Taccuino latinoamericano n. 36

2 Marzo 2026
Federico Nastasi

Il numero 36 del Taccuino Latinoamericano si apre con un focus sul 50° vertice CARICOM a Saint Kitts e Nevis, dove i leader caraibici hanno discusso di integrazione economica, sicurezza e politiche climatiche in un contesto internazionale segnato da shock ricorrenti. Sullo sfondo si rafforza la presenza statunitense: la partecipazione del segretario di Stato Marco Rubio, al suo secondo viaggio nei Caraibi in meno di un anno, consolida l’agenda di Washington su cooperazione militare, contrasto alla criminalità transnazionale e ai traffici illeciti, nonché gestione dei richiedenti asilo respinti dagli Stati Uniti.

Nel quadro regionale resta centrale la crisi cubana: persiste l’emergenza energetica e, parallelamente, si moltiplicano i segnali di solidarietà internazionale, tra aiuti governativi e iniziative civiche. La novità più rilevante è l’autorizzazione del Dipartimento del Tesoro USA alla rivendita di petrolio venezuelano al settore privato cubano, con limiti espliciti al coinvolgimento delle istituzioni statali e delle forze armate.

Sempre nella sezione internazionale, il numero ricostruisce il viaggio di Lula in Asia (India e Corea del Sud) come parte di una strategia di diversificazione dei partner commerciali e di riduzione della dipendenza dalla Cina, intrecciando commercio, investimenti e governance tecnologica.
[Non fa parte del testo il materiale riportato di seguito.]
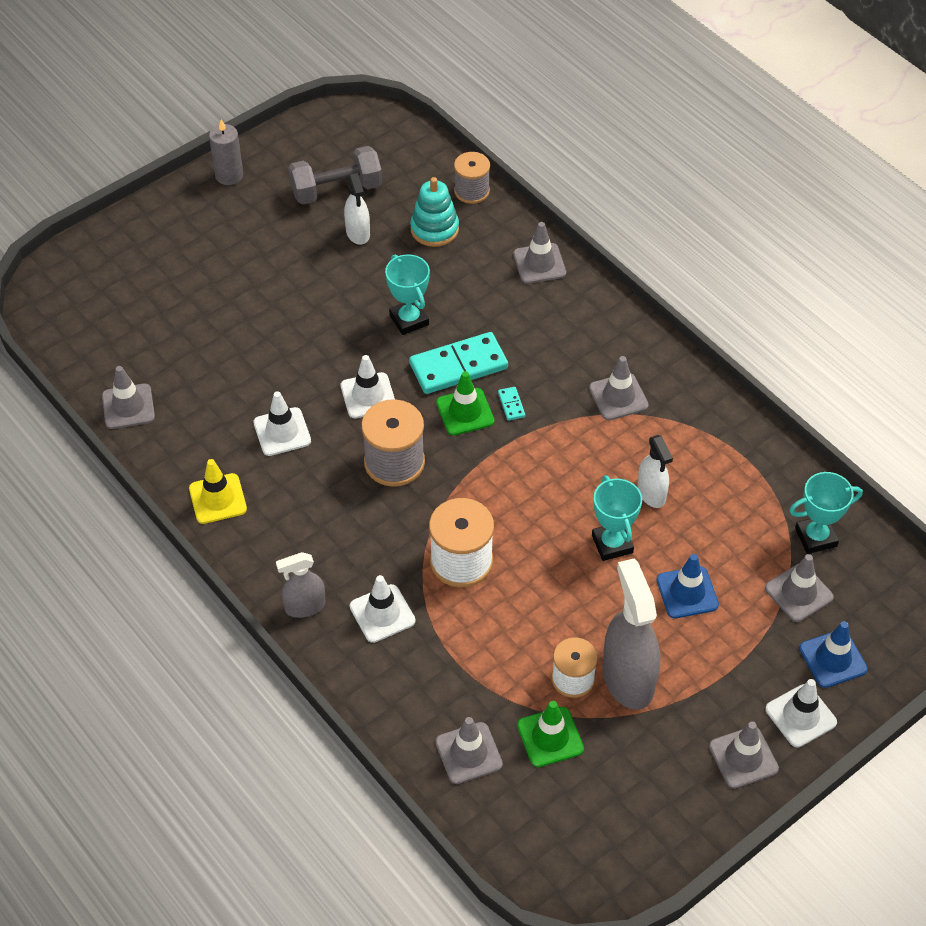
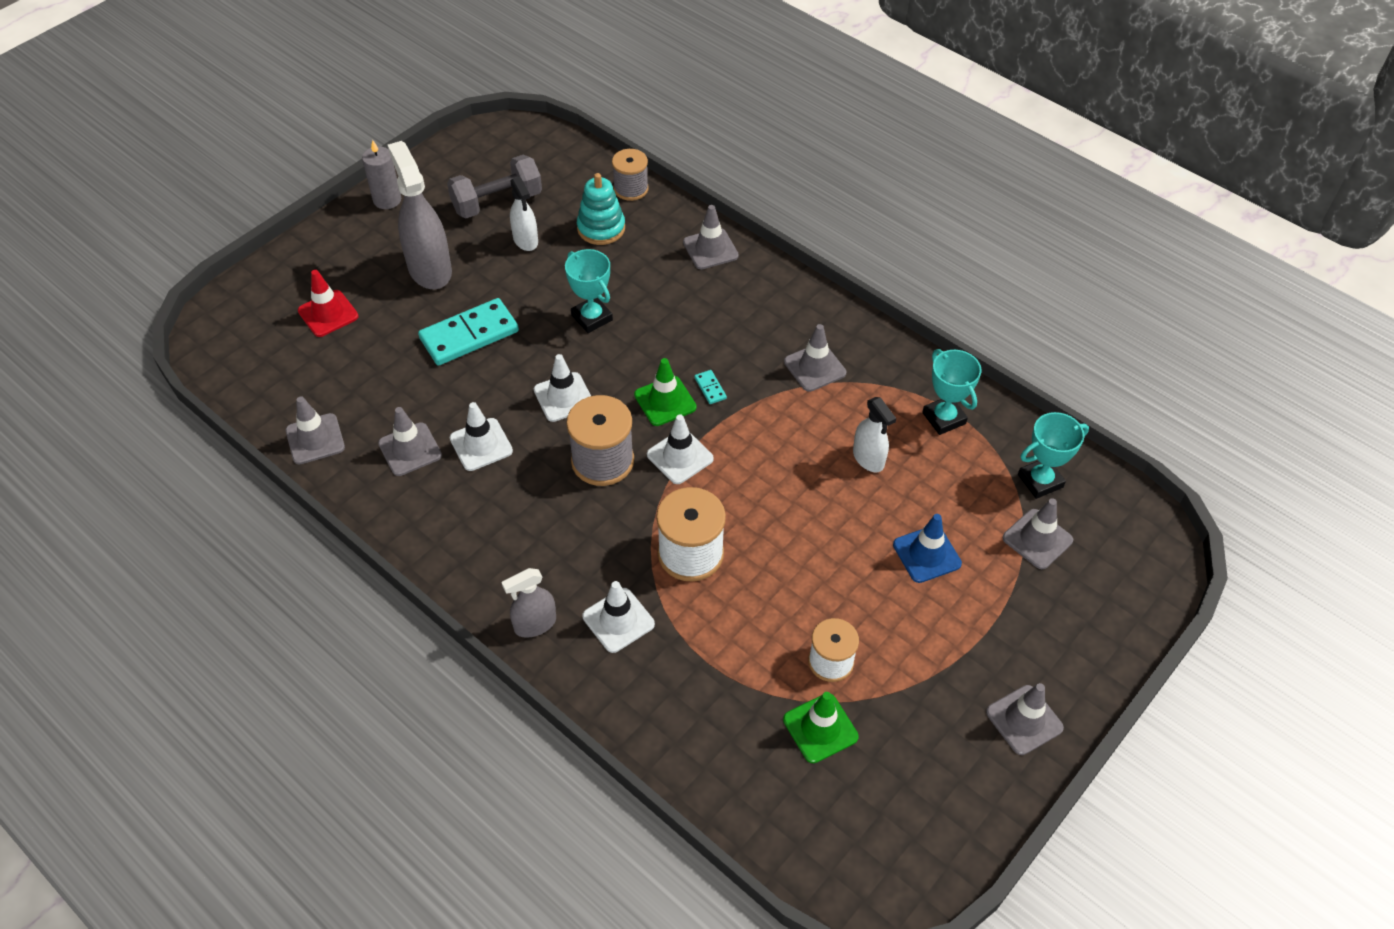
camera: 10 degrees left, 0 degrees up
yellow traffic cone [189,459,247,524] -> none
turquoise domino [409,332,508,394] -> turquoise domino moved to [418,298,519,366]
grey traffic cone [435,717,503,784] -> grey traffic cone moved to [378,407,442,476]
turquoise trophy [592,475,642,561] -> turquoise trophy moved to [922,349,981,435]
grey spray bottle [603,559,660,710] -> grey spray bottle moved to [388,141,452,289]
white traffic cone [765,679,837,747] -> white traffic cone moved to [647,414,714,484]
blue traffic cone [799,621,868,688] -> none
none -> red traffic cone [298,270,359,337]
A Nuova Delhi emerge la volontà di ampliare l’accordo Mercosur–India; a Seul vengono invece annunciati accordi operativi e un Piano d’Azione 2026–2029 per rilanciare una relazione economica considerata finora “sotto potenziale”.

Sul fronte della politica interna, l’attenzione si concentra sul Messico: l’uccisione di Nemesio Oseguera Cervantes (“El Mencho”) viene interpretata come una decapitazione del CJNG attraverso un’operazione militare su larga scala, seguita da una reazione immediata del cartello. La questione ora riguarda gli sviluppi successivi: il governo punta a evitare una crisi di governabilità territoriale, mentre resta incerta l’evoluzione del CJNG - verso una successione ordinata o una frammentazione violenta.
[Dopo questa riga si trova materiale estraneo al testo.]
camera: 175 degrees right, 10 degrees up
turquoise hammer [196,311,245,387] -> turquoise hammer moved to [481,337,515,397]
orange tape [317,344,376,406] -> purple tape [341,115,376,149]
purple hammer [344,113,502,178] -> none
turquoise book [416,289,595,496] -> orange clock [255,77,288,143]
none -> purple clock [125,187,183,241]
Il numero include inoltre un aggiornamento dal Brasile: la condanna dei presunti mandanti dell’omicidio di Marielle Franco viene presentata come una “verità giudiziaria” che chiude, almeno sul piano processuale, uno dei casi politici più rilevanti dell’ultimo decennio.

Nella sezione economica, l’attenzione si sposta sull’Argentina e sulla riforma del lavoro: la Ley de Modernización Laboral si inserisce nel progetto di deregolazione promosso da Milei, tra proteste sindacali e la scommessa politica di ridurre incertezza giuridica e informalità.
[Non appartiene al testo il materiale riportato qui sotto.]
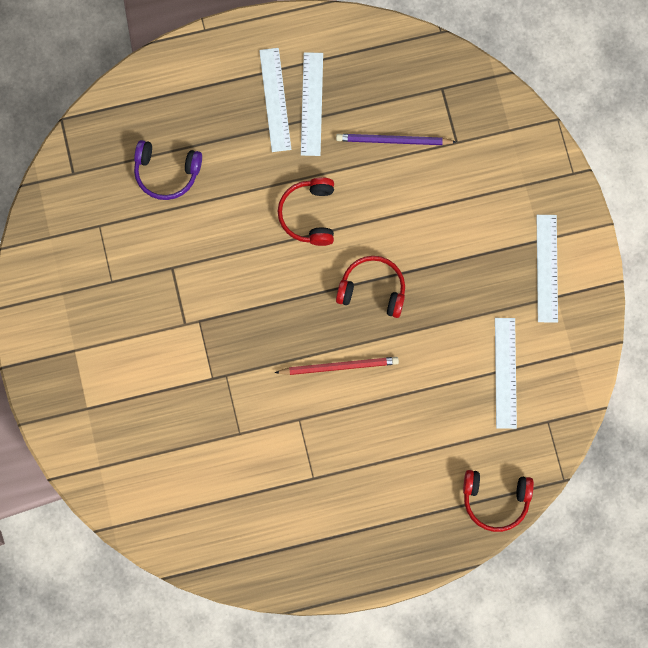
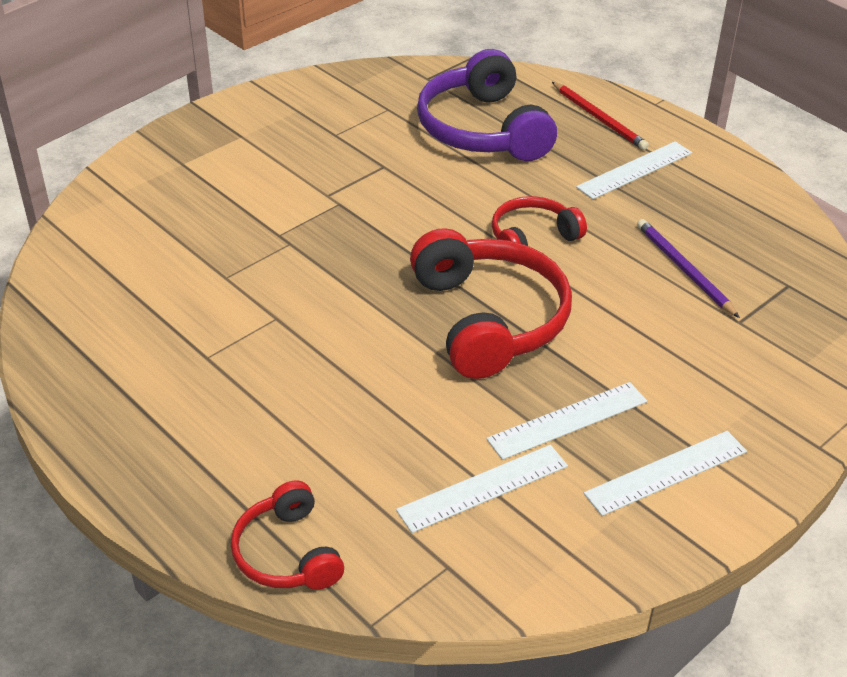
camera: 60 degrees right, 35 degrees down
purple headphones [134,140,202,200] -> purple headphones [417,49,557,161], size x1.77
red pencil [274,357,399,375] -> red pencil moved to [552,82,649,150]
white ruler [301,52,323,156] -> white ruler moved to [486,382,647,460]
red headphones [336,256,405,318] -> red headphones [410,228,572,379], size x1.77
Infine, nella sezione Italia–America Latina e Caraibi, il numero propone un approfondimento sul posizionamento delle imprese italiane nella regione attraverso l’esperienza di un export manager attivo sul mercato locale: opportunità, differenze tra Paesi - con particolare attenzione a Uruguay e Paraguay - e ruolo dei quadri commerciali (UE–Mercosur e UE–Messico) nella strategia industriale delle PMI.